Problem 3: Not Enough Org Participation
The three OpenSignal ladies who joined me for Product Office Hours were collaborating on the user research stuff, but were finding it difficult to get other parts of the organization consistently involved. They hadn’t found a way to involve the developers, and so in turn devs didn’t see user feedback as part of their own workflow. This has made it doubly difficult for them to incorporate the feedback organically into the development backlog.
It can be difficult for small start-ups when there is so much going on, but I tend to say:
Not making the time to participate in user research is like ignoring a chainsaw as you try to cut down a tree with a butter-knife.
Solution: Make it really available
I encouraged these ladies to start having conversations with OpenSignal leadership about user interviews and ask them to try to listen to at least 1–2 of the user interview sessions.
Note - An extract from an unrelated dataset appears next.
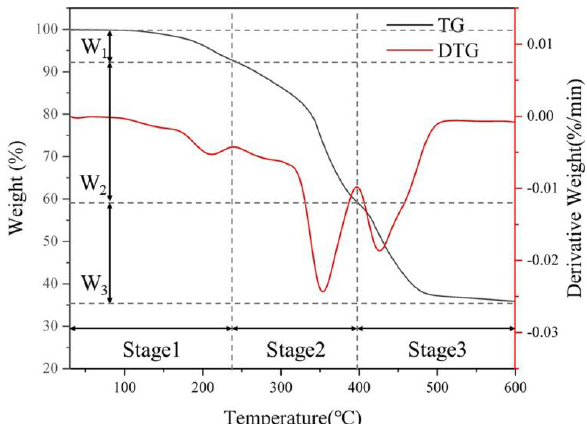
Figure 4. Thermogravimetry (TG) and Derivative thermogravimetry (DTG) analysis of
With OpenSignal, an invite is probably all that is needed, but if there is resistance, sometimes a knuckle cracking is in order to get higher-ups to tune in. At a small organization like OpenSignal, making sure that leadership is as close to direct user feedback as possible is critical to keeping priorities straight.
With developers, I take a really soft approach. I book space for them to listen to the interviews. I invite them all to both the interviews and the synthesis, and then announce to the whole team whenever the interviews are happening, day before, morning of and five minutes before the interview starts. This helps it get it in front of their faces. The same goes for synthesis. Leave the door wide open, and bang a drum that it’s going on. More often than not, curiosity will get the better of them.
The Full Monty
The next afternoon I went down to the OpenSignal office and was floored by how quickly they had implemented some of my suggestions.
They had cancelled the focus groups and scheduled several user interviews.
They had taken all of the existing customer feedback that was in their ZenDesk and put it through a synthesis process on a wall in the middle of the office.
They spoke about the new user research process with their CEO and invited him and other leadership folks to participate in the upcoming user interviews.
Finally, they sat me down and conducted their first user interview with me as their guinea pig, with an amazing script that was copied from a script template. They nailed the exercise and delivered it like true pros. It was this process that offered the ah-ha moment for them as to why this stuff is the absolute Poo.
“So much of what you said is what I’ve been saying, but can’t get anyone to take action on.”
“We had so many conversations around whether or not people knew what to do there, but couldn’t decide how to proceed.”
This is what this type of direct user research helps organizations do, understand what’s important vs. what can be put off.
There is very little ambiguity when you’re sitting next to a user and they do not notice, ever, that a button is clickable, or that there is another page of information that they can access. A few days later I got an update from Ellie saying that they had several interviews, videoed them, and shared out the live-feed with the whole organization and a ton of people listened. They also did a synthesis exercise and presented the synthesis to the whole organization. In the words of Ellie herself: “It was fascinating seeing the users go through our app, and at points frustrating because we were thinking ‘why can’t you see the button? it’s right there!” I have never been so impressed by a company’s commitment to putting their customer at the center of their process. OpenSignal, kudos for just doing it. You guys rock.